When I was working with the bees and explaining them to you yesterday, all the time I was thinking: “yeah, I want to live in the word of the farmer, the peasant farmer, who feels the experience of spirituality when he works with the bees”.

We have in this world a strange situation where we´ve gone from a period of, innate spirituality and enlightenment to help us understand the world, to one where more and more, science has replaced it.  It has taken over from the great mystical story tellers that you used to get in Ireland and the church, and now we have almost completely gone from spiritual enlightenment to a world where we have almost instant access to knowledge backed by science – I will make up a word for it “from enlightenment to electronment”.
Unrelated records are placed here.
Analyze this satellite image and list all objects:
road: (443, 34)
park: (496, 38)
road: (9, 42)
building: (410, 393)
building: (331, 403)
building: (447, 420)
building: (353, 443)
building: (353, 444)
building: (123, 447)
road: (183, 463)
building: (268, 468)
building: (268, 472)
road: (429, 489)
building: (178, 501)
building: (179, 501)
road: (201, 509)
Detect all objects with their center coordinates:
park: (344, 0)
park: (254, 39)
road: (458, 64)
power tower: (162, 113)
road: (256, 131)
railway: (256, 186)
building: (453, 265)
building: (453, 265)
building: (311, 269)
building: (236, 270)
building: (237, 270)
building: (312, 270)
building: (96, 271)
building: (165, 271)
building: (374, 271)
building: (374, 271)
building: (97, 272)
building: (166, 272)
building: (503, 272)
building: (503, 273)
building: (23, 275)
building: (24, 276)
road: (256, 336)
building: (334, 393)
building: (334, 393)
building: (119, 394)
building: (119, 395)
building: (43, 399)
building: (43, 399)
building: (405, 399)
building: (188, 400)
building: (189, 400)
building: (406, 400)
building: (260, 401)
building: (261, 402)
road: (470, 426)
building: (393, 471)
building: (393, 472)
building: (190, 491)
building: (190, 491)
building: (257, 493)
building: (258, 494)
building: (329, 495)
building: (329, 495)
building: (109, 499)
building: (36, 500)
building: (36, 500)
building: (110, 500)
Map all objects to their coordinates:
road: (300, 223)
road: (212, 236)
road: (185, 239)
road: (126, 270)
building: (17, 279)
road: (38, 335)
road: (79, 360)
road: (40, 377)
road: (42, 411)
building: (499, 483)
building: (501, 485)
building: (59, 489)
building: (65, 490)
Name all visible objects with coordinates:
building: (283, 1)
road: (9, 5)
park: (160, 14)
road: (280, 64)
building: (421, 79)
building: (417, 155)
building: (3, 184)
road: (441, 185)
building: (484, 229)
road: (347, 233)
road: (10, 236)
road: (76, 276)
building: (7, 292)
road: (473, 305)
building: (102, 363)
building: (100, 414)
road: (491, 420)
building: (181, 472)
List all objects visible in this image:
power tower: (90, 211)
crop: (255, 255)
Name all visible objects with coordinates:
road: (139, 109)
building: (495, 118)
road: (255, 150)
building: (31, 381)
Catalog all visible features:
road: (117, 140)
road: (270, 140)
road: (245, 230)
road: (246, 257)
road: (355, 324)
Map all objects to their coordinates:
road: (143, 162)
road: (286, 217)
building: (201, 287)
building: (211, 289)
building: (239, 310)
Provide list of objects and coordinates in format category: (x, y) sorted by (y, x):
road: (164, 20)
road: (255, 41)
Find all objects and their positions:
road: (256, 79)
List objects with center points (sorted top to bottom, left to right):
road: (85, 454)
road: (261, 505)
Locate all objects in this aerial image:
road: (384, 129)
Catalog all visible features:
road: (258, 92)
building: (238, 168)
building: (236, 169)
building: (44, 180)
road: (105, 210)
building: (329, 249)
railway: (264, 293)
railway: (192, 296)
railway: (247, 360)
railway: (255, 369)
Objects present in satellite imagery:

What has happened is that for a large amount of the population, their lives have moved away from the mystery and the spirituality that the greek organic farmer knew, and we have moved to a colder world of electronic entertainment, jobs in dull offices, processes and things.  Even our arts and story writing has been tinged by the language of science and we´ve lost those magical stories. It’s not entirely lost but I´m saying it is for a lot of people – this is why people often feel deflated and do not have the joy of the greek farmer.

If you take people away from those environments which are controlled by the internet, by the TV, by the media and instead go into the hills, walk amongst the forests and the flowers and if you then place your hand on a hive to feel the experience of the bee world, in that time, in that place, with that wind, with those noises, with those trees, you can then use your imagination to merge into the world of the bee. You see yourself with the bees – merged in that second – no us, no them. If you do that then you go beyond the language of science which simply reduces the hive into a number of boxes, cell dimensions, properties, casts or developmental stages. You get into a different language; it is a diminished language – that feeling, that emotional experience, a natural language, a nature language a nurturing language.

Coming here allows me time to get away from the airport, the driving, the job, the internet of things, and experience this quiet language. That´s the value of places like this. – Sorry long answer to a simple question!